I want to make most of my decisions in line with this person that I want to be. I will not always make the best choices, and that’s OK! The idea is to learn from the choices I make and set myself up to make choices that are more in line with my goals in the future.
I want to be moving forward, and making these decisions from an intentional place, without beating myself up over any decisions, good or bad, that I have made in the past.
I will be brutally honest here. There are times I stand in front of the pantry, recognize the stress, say “eff it” and eat the cookies anyway, and that’s OK!
It’s OK because I focus on the fact that each time I close the pantry door instead, I am moving myself forward. And if we can close the door more often then we eat the cookies? THAT is a step in the right direction.
What My Relationship With My Body is Like Now
First of all, I want to reach out to middle school me and give that girl a big huge hug, tell her she is truly beautiful just the way she is, and to love herself because one day it’s all going to be OK.
I have come a long way, and would love to tell you that I currently have a perfect relationship with my body; that I am all done with this work.
I don’t. And I am not. Maybe I will never be.
And that’s OK.
I can tell you, however, that the love and kindness that I feel for my body is leaps and bounds above what it was even just two years ago.
I can tell you that by focusing on losing weight from this place of love I was able to lose almost 50 lbs in a year.
I can also tell you that I am really not even focused on my weight loss.
Months ago I had started thinking like someone who weighs 50 pounds less and thinking of myself as that person. As nice as the weight loss is (and it IS nice!), it’s simply not the focus.
Being happy and healthy is the focus. Loving myself as I am in this moment is the focus.
I have actually gained a little weight back the last few months, and that’s OK. I am curious about it, I question it, but I do not obsess over it.
I have been changing up my eating plan, changing up my workouts, and my body has continued to change too…FULL STOP.
That is all that number means and reflects.
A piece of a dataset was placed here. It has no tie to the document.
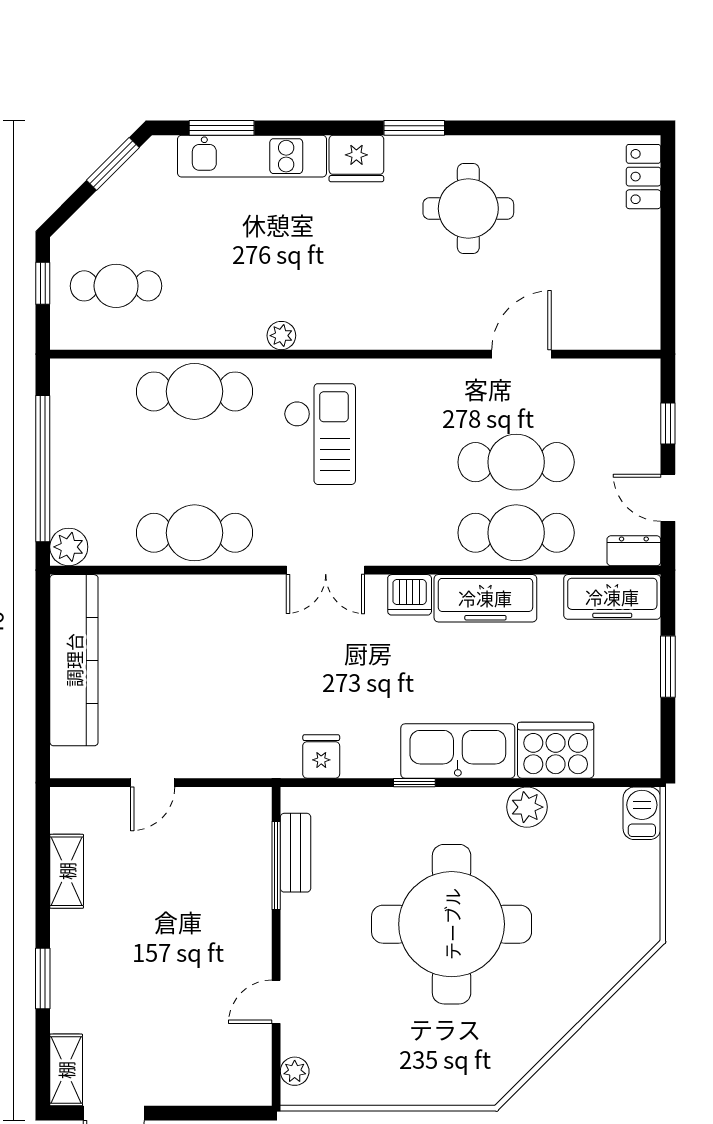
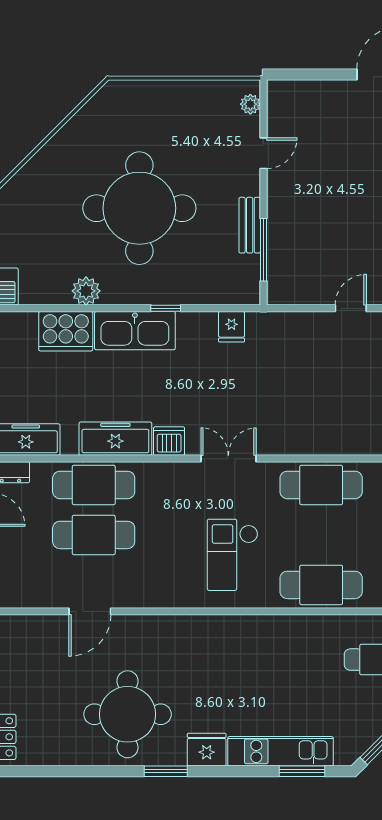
round table: (468, 209) -> (128, 714), width x1.36, depth x1.36
plant: (281, 336) -> (260, 624), removed
bench: (296, 853) -> (250, 225), moved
It doesn’t mean anything at all about me.
I do not let the number on the scale define me. It is truly, just a number, just a marker in this journey to become the healthier version of me that I have chosen I want to be.
I know that the accumulation of all of the good choices I have made over the past year and a half or so will continue to propel me forward. Maybe I will hit that 50 lb mark one day.
Maybe I won’t.
And that’s OK.
This is a marathon, not a sprint.
This is a CENTURY! Not a speed trail.
The number on the scale truly doesn’t matter. What matters is that I feel incredible.
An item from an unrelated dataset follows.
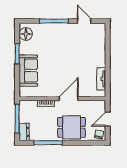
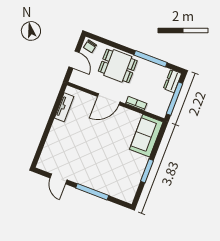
floor lamp: (26, 34) -> (129, 189), removed
sofa: (28, 70) -> (146, 136), moved
door: (108, 119) -> (74, 60), hinge flipped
That I am getting a lot better at stopping my negative body talk in its tracks.
That I work to change my negative thoughts about myself and my body to neutral ones, and my neutral thoughts to positive ones.
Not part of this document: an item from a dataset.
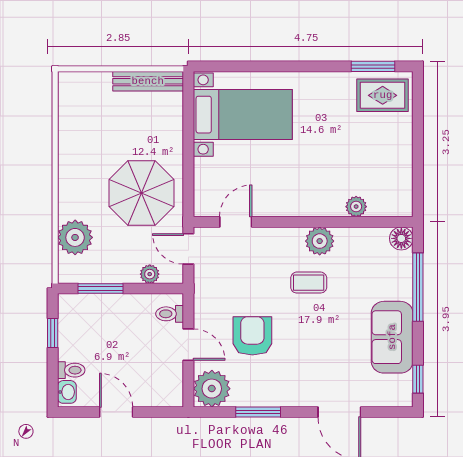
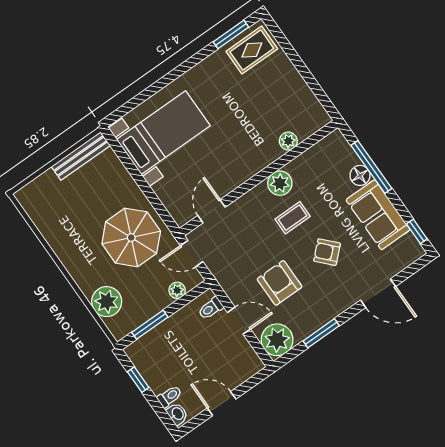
floor lamp: (401, 238) -> (360, 175), moved
armchair: (318, 338) -> (327, 252), added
If, after over 35 years of negative thoughts about my body and beating myself up, I can start to make these changes to how I think about my body?
YOU can ABSOLUTELY do it too.
I promise you.
It won’t be easy.
It’s VERY hard mental work. It’s emotional work.
But I will say that once I started the work? Once I focused on my mindset? The weight loss really, truly came easier than it ever has.
I paid attention, I weighed myself, I became curious about ups and downs and why they happened, but overall I knew I would get there because I focused on loving me.
Loving my body.
Loving what I look like in the mirror.
When I started to finally love and respect myself? The changes were a whole lot easier to make.
Do I always make good choices now? No.
Do I always say “no” to the pantry and “yes” to feeling my emotions? No.
BUT, do I make overall better choices than I used to? YES!
Do I ask myself to feel my feelings, my emotions, and actually feel them more than I used to? YES!
Is my relationship with my body significantly better than it used to be?
Yes. Yes. 1000 times YES.
How do YOU feel about your body?
What are the stories you tell yourself about your body?
Are you struggling with your relationship with your body, or do you feel you have really come to terms with loving your body and what it can do?